> _Task data_
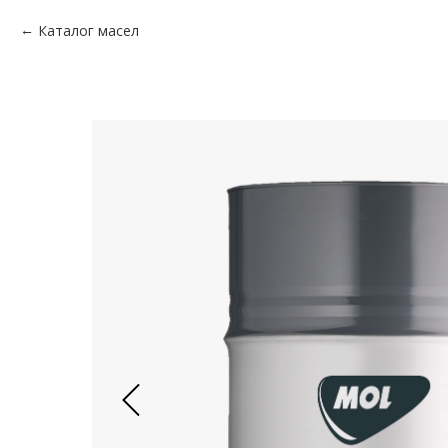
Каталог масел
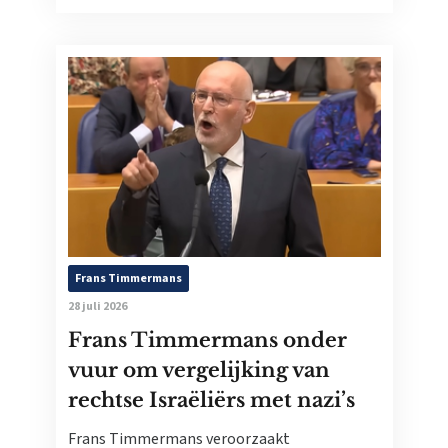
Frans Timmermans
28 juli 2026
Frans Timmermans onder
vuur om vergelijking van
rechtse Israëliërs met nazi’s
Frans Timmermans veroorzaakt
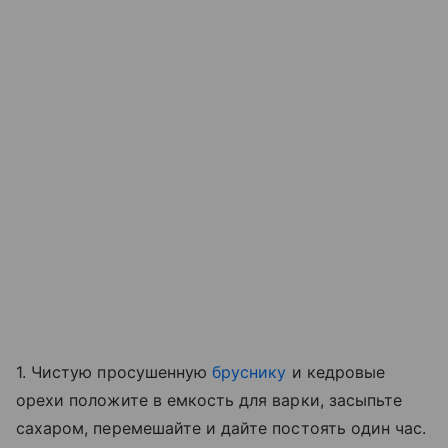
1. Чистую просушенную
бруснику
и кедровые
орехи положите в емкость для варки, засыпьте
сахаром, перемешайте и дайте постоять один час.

--

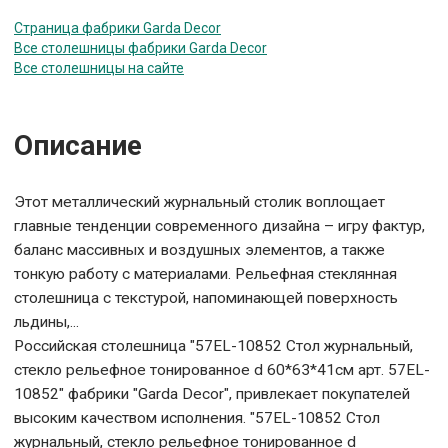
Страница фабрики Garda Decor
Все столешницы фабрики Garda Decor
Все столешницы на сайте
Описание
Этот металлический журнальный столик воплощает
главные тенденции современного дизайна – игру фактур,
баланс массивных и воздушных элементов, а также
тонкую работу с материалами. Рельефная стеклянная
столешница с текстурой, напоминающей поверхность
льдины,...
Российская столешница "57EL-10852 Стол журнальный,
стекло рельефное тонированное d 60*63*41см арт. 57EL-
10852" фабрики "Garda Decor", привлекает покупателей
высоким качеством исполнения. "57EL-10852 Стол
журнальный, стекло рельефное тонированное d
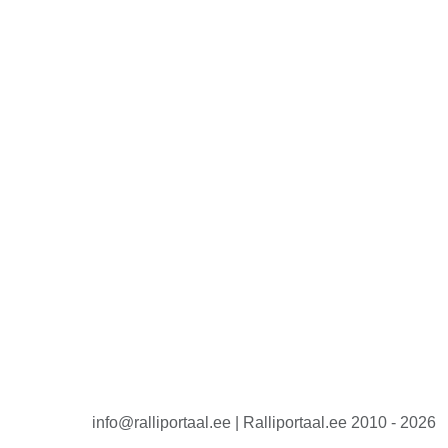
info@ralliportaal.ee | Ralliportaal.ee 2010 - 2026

> _What to produce_
Within the listing above, find the line containing "Каталог масел" and the line containing "сахаром, перемешайте и". Transcribe them and everything between them exactly, leaving out the pictures.

> _Answer box_
Каталог масел
Frans Timmermans
28 juli 2026
Frans Timmermans onder
vuur om vergelijking van
rechtse Israëliërs met nazi’s
Frans Timmermans veroorzaakt
1. Чистую просушенную
бруснику
и кедровые
орехи положите в емкость для варки, засыпьте
сахаром, перемешайте и дайте постоять один час.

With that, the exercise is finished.